There were 364 households, out of which 32.7% had children under the age of 18 living with them, 60.7% were married couples living together, 8.0% had a female householder with no husband present, and 27.7% were non-families. 25.3% of all households were made up of individuals, and 12.9% had someone living alone who was 65 years of age or older. The average household size was 2.46 and the average family size was 2.94.

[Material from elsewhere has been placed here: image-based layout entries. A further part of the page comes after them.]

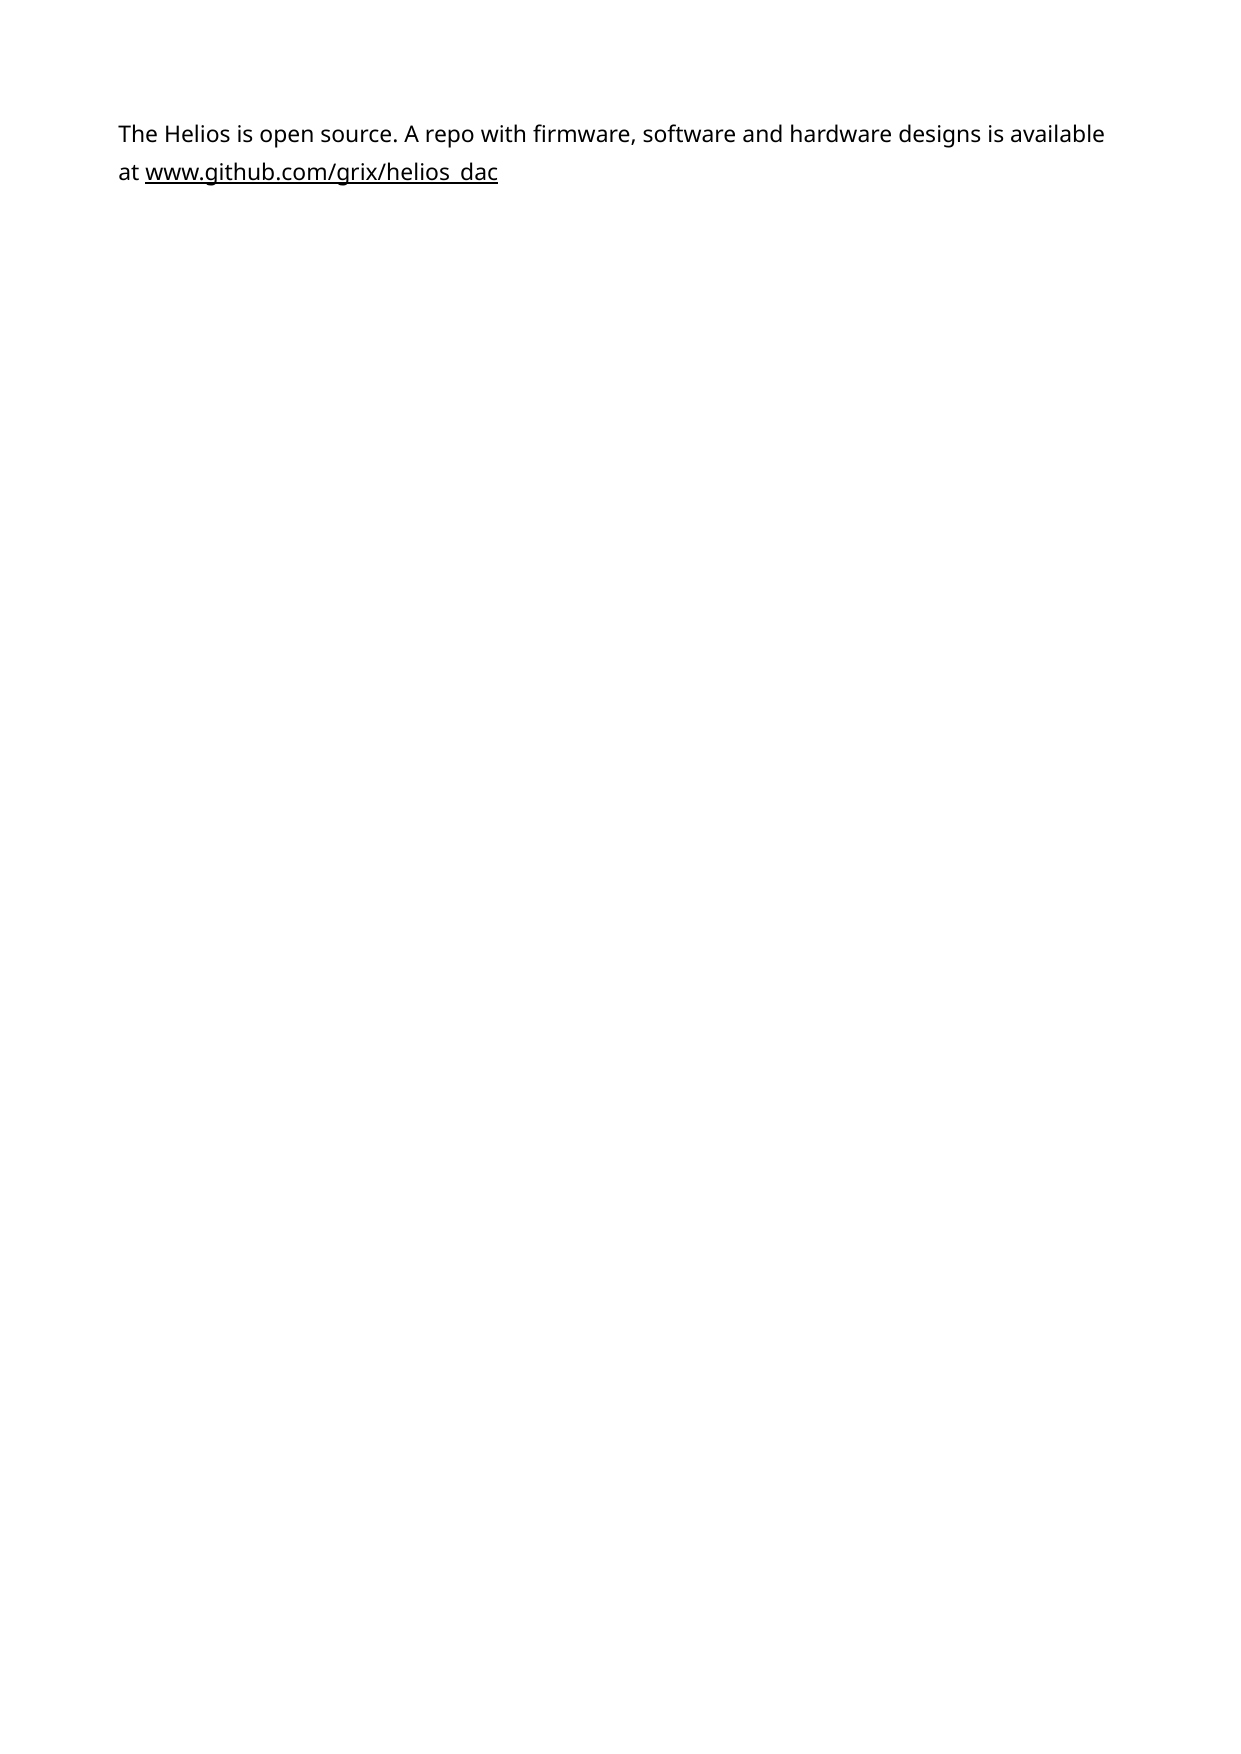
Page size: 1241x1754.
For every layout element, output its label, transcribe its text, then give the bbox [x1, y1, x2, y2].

text The Helios is open source. A repo with firmware, software and hardware designs is available at www.github.com/grix/helios_dac [118, 118, 1122, 187]
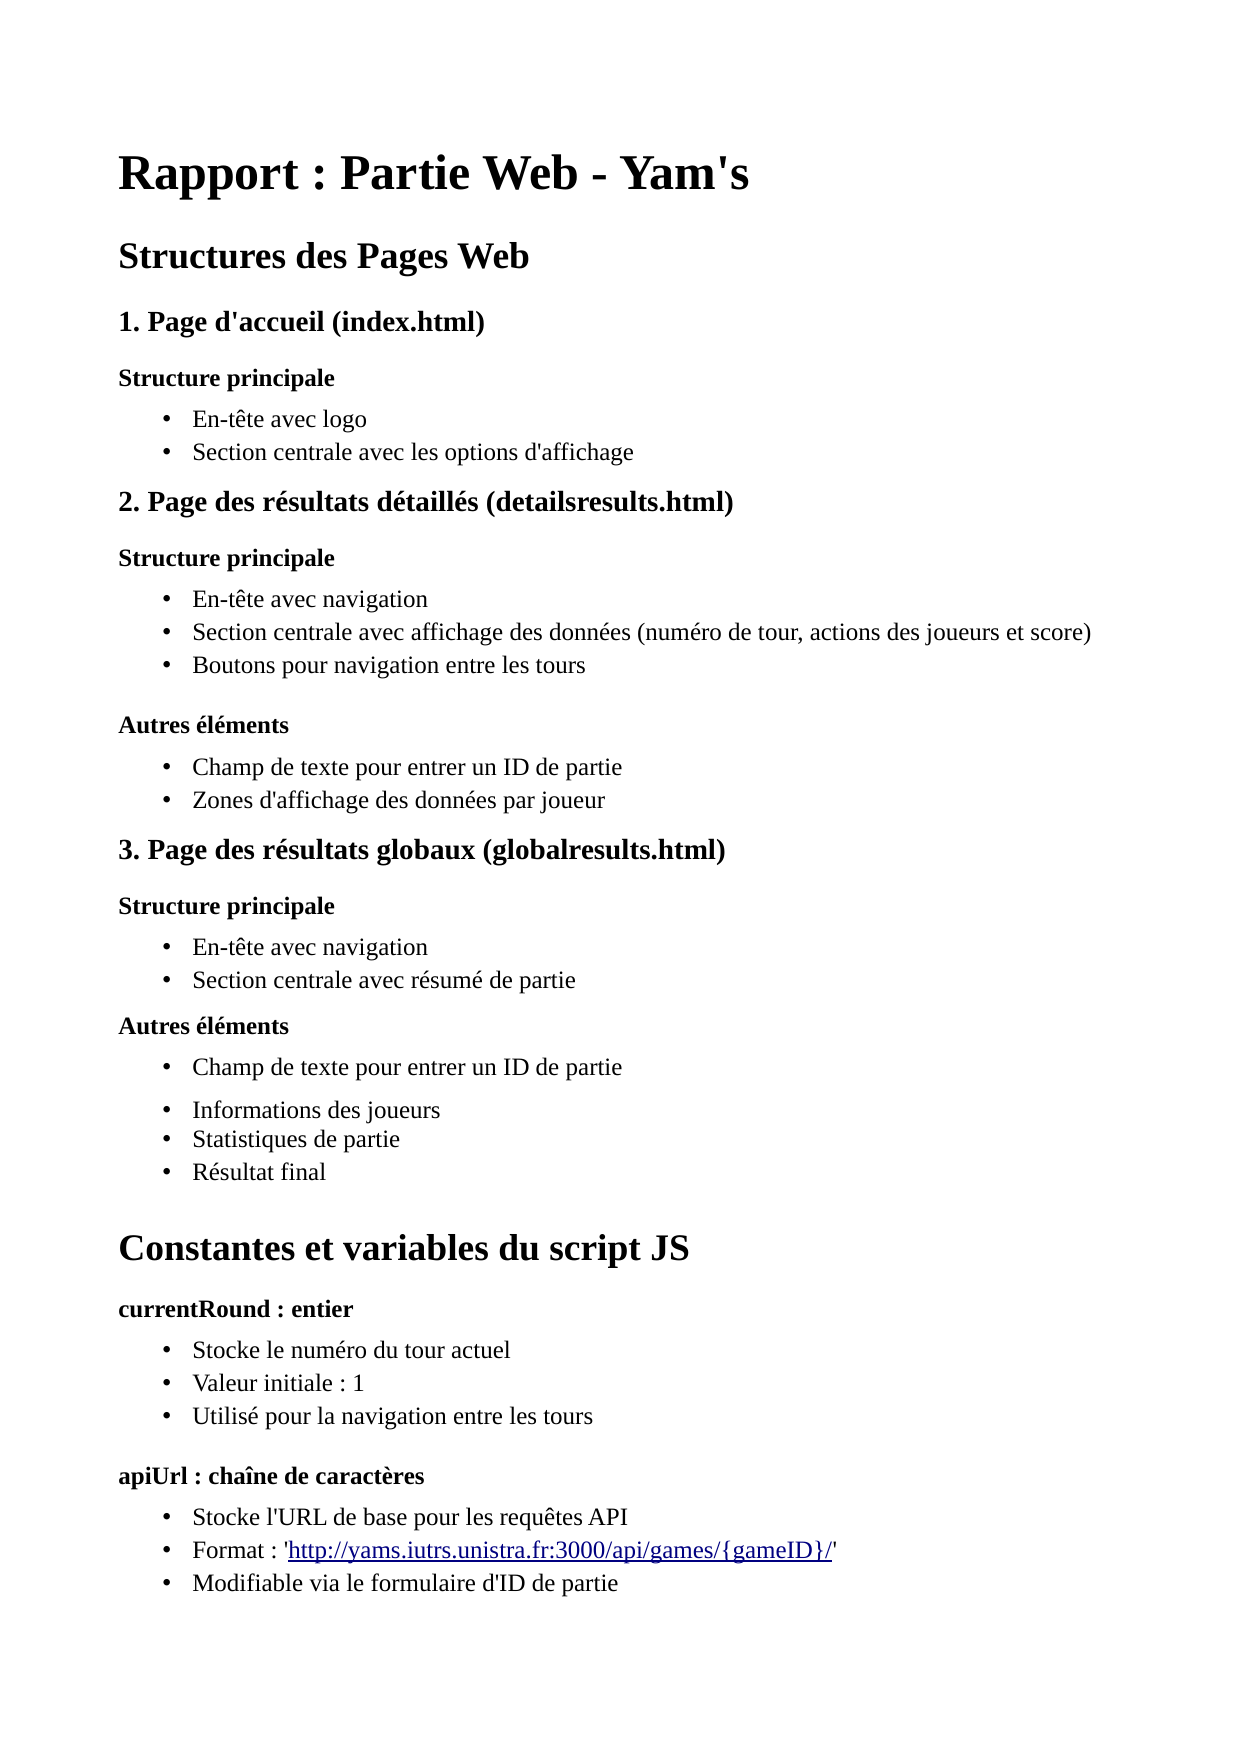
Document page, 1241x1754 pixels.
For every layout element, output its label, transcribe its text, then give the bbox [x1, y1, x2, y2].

list Section centrale avec affichage des données (numéro de tour, actions des joueurs et score) [162, 617, 1122, 646]
subtitle 3. Page des résultats globaux (globalresults.html) [118, 832, 1122, 866]
list Stocke l'URL de base pour les requêtes API [162, 1502, 1122, 1531]
list Format : 'http://yams.iutrs.unistra.fr:3000/api/games/{gameID}/' [162, 1535, 1122, 1564]
list Modifiable via le formulaire d'ID de partie [162, 1568, 1122, 1597]
list Statistiques de partie [162, 1124, 1122, 1153]
subtitle Structure principale [118, 891, 1122, 920]
list Section centrale avec les options d'affichage [162, 437, 1122, 466]
subtitle Autres éléments [118, 711, 1122, 739]
list En-tête avec logo [162, 404, 1122, 433]
list En-tête avec navigation [162, 584, 1122, 613]
subtitle 2. Page des résultats détaillés (detailsresults.html) [118, 484, 1122, 518]
subtitle Structure principale [118, 543, 1122, 572]
subtitle Autres éléments [118, 1011, 1122, 1039]
list Résultat final [162, 1157, 1122, 1186]
list En-tête avec navigation [162, 932, 1122, 961]
subtitle Rapport : Partie Web - Yam's [118, 143, 1122, 201]
subtitle Structures des Pages Web [118, 234, 1122, 277]
subtitle Structure principale [118, 363, 1122, 391]
list Valeur initiale : 1 [162, 1368, 1122, 1397]
list Champ de texte pour entrer un ID de partie [162, 1052, 1122, 1081]
list Section centrale avec résumé de partie [162, 965, 1122, 994]
subtitle 1. Page d'accueil (index.html) [118, 304, 1122, 338]
list Zones d'affichage des données par joueur [162, 785, 1122, 813]
list Stocke le numéro du tour actuel [162, 1335, 1122, 1364]
subtitle Constantes et variables du script JS [118, 1226, 1122, 1269]
list Boutons pour navigation entre les tours [162, 650, 1122, 679]
list Champ de texte pour entrer un ID de partie [162, 752, 1122, 781]
subtitle currentRound : entier [118, 1294, 1122, 1322]
list Utilisé pour la navigation entre les tours [162, 1401, 1122, 1430]
list Informations des joueurs [162, 1095, 1122, 1124]
subtitle apiUrl : chaîne de caractères [118, 1461, 1122, 1490]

In the city, the population was spread out, with 27.3% under the age of 18, 6.9% from 18 to 24, 27.0% from 25 to 44, 22.7% from 45 to 64, and 16.1% who were 65 years of age or older. The median age was 38 years. For every 100 females, there were 90.2 males. For every 100 females age 18 and over, there were 89.8 males.

The median income for a household in the city was $30,515, and the median income for a family was $36,346. Males had a median income of $30,682 versus $19,097 for females. The per capita income for the city was $17,456. About 13.6% of families and 17.3% of the population were below the poverty line, including 27.5% of those under age 18 and 14.3% of those age 65 or over.